After he developed through the customary succession of offices, he initially held power after the demise of King Pertinax in 193, ousted the ruler Didius Julianus, and
2nd-century structures consisting of well-maintained baths constructed under the ruler Hadrian and a circus that is 460 meters long. The long-lasting monuments were built throughout the supremacy of Severus.
Connecting the city centre to the port was a colonnaded street about 410 meters long that ended in a rounded open space ruled by complexly designed nymphaeum.
Leptis Magna’s two significant roads crossed under a large four-way curve, a te
Amongst other buildings constructed throughout that time were a canal 19 km long, an intricate compound of buildings on the left side of the wadi.
The present arch of Septimius Severus is an imitation of the original arch, which has been shifted to Tripoli. The magnificent theatre by the sea was constructed in the course of Severus Empire, as well.
Its outstanding museum holds several significant pieces of the city’s history, such as Pollux, the mythological Gemini twin Castro, few portrait damages found dispersed over throughout the ruins, the stone elephant, and two Aphrodites form the baths.
Leptis Magna Sabratha
Sabratha’s harbour was founded in 500 BCE, it was one of the ancient triplets of cities, comprising of Sabratha, Oea, and Leptis Magna, hence the name Tripolitania.
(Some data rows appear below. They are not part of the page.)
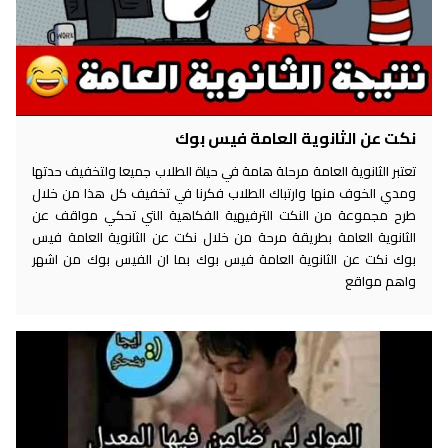
نكت عن الثانوية العامة فيس بوك
تعتبر الثانوية العامة مرحلة هامة في حياة الطلاب جميعا ولتخفيف حدتها
ومدي الخوف منها وارتباك الطلاب فكرنا في تخفيف كل هذا من خلال
طرح مجموعة من النكت الترفيهية الفكاهية التي تحكي مواقف عن
الثانوية العامة بطريقة مرحة من خلال نكت عن الثانوية العامة فيس
بوك نكت عن الثانوية العامة فيس بوك بما ان الفيس بوك من اشهر
واهم مواقع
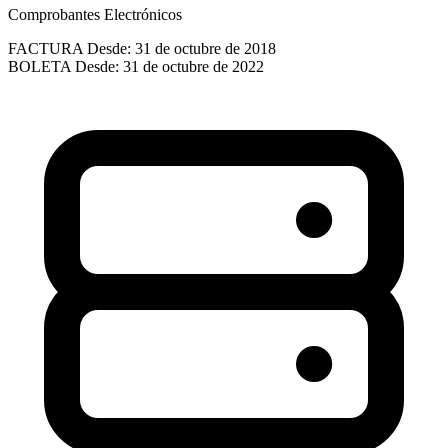
Comprobantes Electrónicos
FACTURA
Desde: 31 de octubre de 2018
BOLETA
Desde: 31 de octubre de 2022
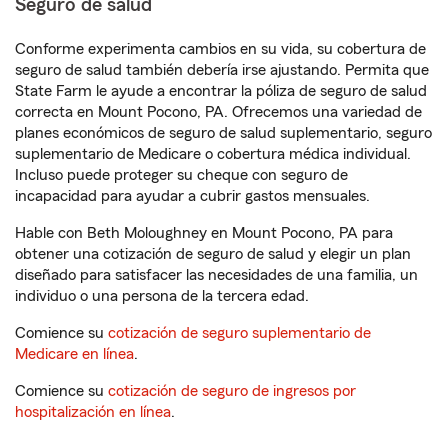
Seguro de salud
Conforme experimenta cambios en su vida, su cobertura de
seguro de salud también debería irse ajustando. Permita que
State Farm le ayude a encontrar la póliza de seguro de salud
correcta en Mount Pocono, PA. Ofrecemos una variedad de
planes económicos de seguro de salud suplementario, seguro
suplementario de Medicare o cobertura médica individual.
Incluso puede proteger su cheque con seguro de
incapacidad para ayudar a cubrir gastos mensuales.
Hable con Beth Moloughney en Mount Pocono, PA para
obtener una cotización de seguro de salud y elegir un plan
diseñado para satisfacer las necesidades de una familia, un
individuo o una persona de la tercera edad.
Comience su
cotización de seguro suplementario de
Medicare en línea
.
Comience su
cotización de seguro de ingresos por
hospitalización en línea
.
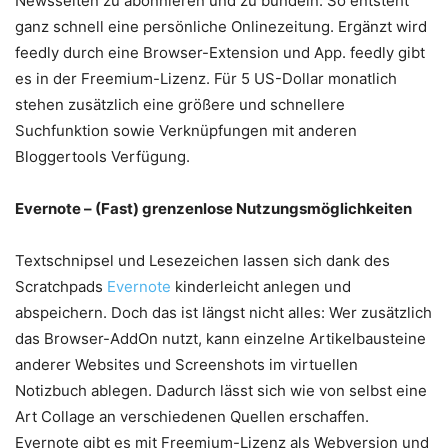
Newsseiten zu abonnieren und zu bündeln. So entsteht
ganz schnell eine persönliche Onlinezeitung. Ergänzt wird
feedly durch eine Browser-Extension und App. feedly gibt
es in der Freemium-Lizenz. Für 5 US-Dollar monatlich
stehen zusätzlich eine größere und schnellere
Suchfunktion sowie Verknüpfungen mit anderen
Bloggertools Verfügung.
Evernote – (Fast) grenzenlose Nutzungsmöglichkeiten
Textschnipsel und Lesezeichen lassen sich dank des
Scratchpads
Evernote
kinderleicht anlegen und
abspeichern. Doch das ist längst nicht alles: Wer zusätzlich
das Browser-AddOn nutzt, kann einzelne Artikelbausteine
anderer Websites und Screenshots im virtuellen
Notizbuch ablegen. Dadurch lässt sich wie von selbst eine
Art Collage an verschiedenen Quellen erschaffen.
Evernote gibt es mit Freemium-Lizenz als Webversion und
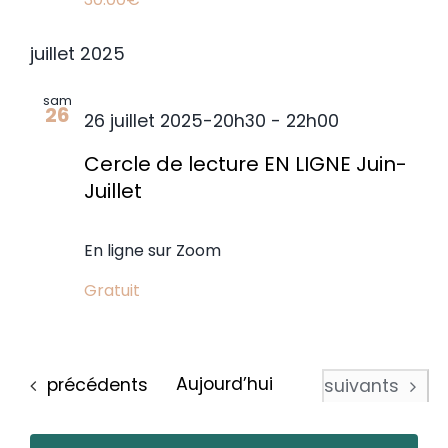
juillet 2025
sam
26
26 juillet 2025-20h30
-
22h00
Cercle de lecture EN LIGNE Juin-
Juillet
En ligne sur Zoom
Gratuit
Évènements
Aujourd’hui
précédents
Évènements
suivants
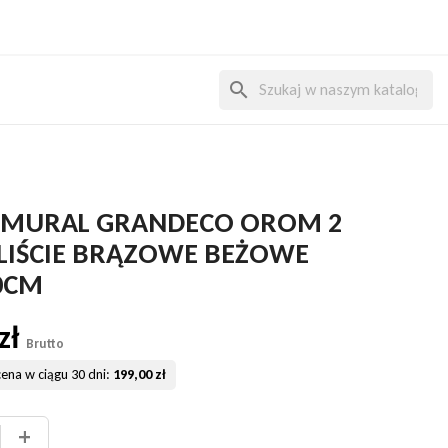
search
 MURAL GRANDECO OROM 2
 LIŚCIE BRĄZOWE BEŻOWE
0CM
zł
Brutto
cena w ciągu 30 dni:
199,00 zł
+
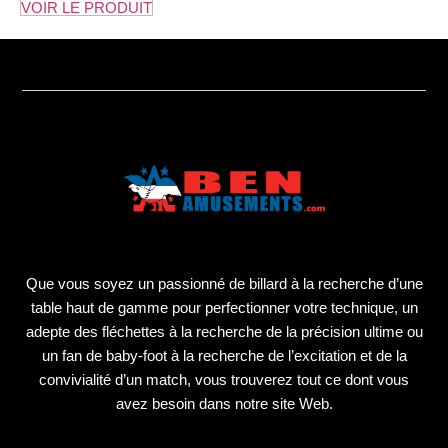
VOIR LE PRODUIT
Que vous soyez un passionné de billard à la recherche d’une
table haut de gamme pour perfectionner votre technique, un
adepte des fléchettes à la recherche de la précision ultime ou
un fan de baby-foot à la recherche de l’excitation et de la
convivialité d’un match, vous trouverez tout ce dont vous
avez besoin dans notre site Web.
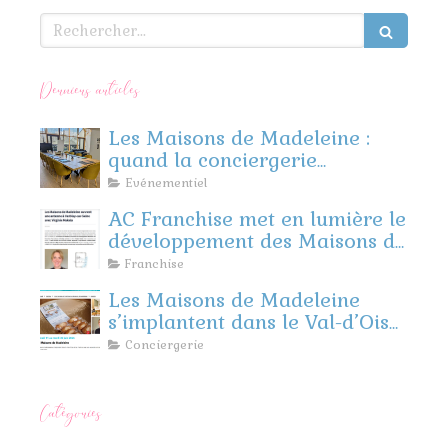
Rechercher
Derniers articles
Les Maisons de Madeleine :
quand la conciergerie
rencontre l’événementiel
Evénementiel
d’entreprise
AC Franchise met en lumière le
développement des Maisons de
Madeleine
Franchise
Les Maisons de Madeleine
s’implantent dans le Val-d’Oise
et les Yvelines !
Conciergerie
Catégories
The natives of this established community were preserved from local tribal attacks by a sturdy wall.
Sabratha like Oea and Leptis Magna was incorporated in the profitable coastal area called as the Emporia, under Carthaginian domination.
Albeit Leptis was elevated to the position of a colony by the ruler Trajan, it seems that the natives of Sabratha maintained their ancient Punic type of government, led by two spheres, ‘till probably the supremacy of Antoninus Pius.
At that time Sabratha became a colony, and the sulphates were made duoviri. The community pride brought wealth and royal recognition to the citizens of sabratha, who at that period retained shipping offices at Ostia on the Tiber, directed them to follow their fellow city Leptis Magna in restoring the public buildings of their city.
Leptis Magna facts
By 439, the rest of the city of Tripolitania along with Leptis Magna fell under the supremacy of the Vandals, when their ruler, Gaiseric, seized Carthage from the Romans and made roman it’s capital.
Sadly, for the citizens of Leptis Magna, Gaiseric commanded to destroy the city’s walls in order to deter its citizen from revolting against Vandal reign. The native of Leptis and the Vandals had to suffer big time for this in 523 AD when a group of Berber robbers ruined the entire city.
Belisarius- the general emperor Justinian I of the Byzantine Empire, after ten years, regained Leptis Magna under the name of the Roman Empire. In 533-534 it was re-included into the kingdom.
Leptis Magna was made a provincial capital of the Eastern territory, however, never regained from the havoc inflicted upon the city by the Berbers.
In 544, in the region of Sergius, came under an attack of Berber community, after attaining success, Sergius was degraded to withdraw into the city, with the Leuathae society association camped outside the gate insisting payments.
Sergius permitted 80 deputies into the city to represent their petition. However, when Sergius tried leaving the conference, he was apprehended by one of the deputies and crammed by others.
There were some baseless reports that Leptis Magna was used as a shield for military transportation and tanks by pro- Gaddafi armed forces throughout the 2011 Libyan Civil War.
When asked concerning the possibility of organizing an airstrike on the old site, NATO quickly declined to dismiss the possibility of such an act stating that it hadn’t been yet confirmed that the place was a cover for carrying out military vehicle and tanks.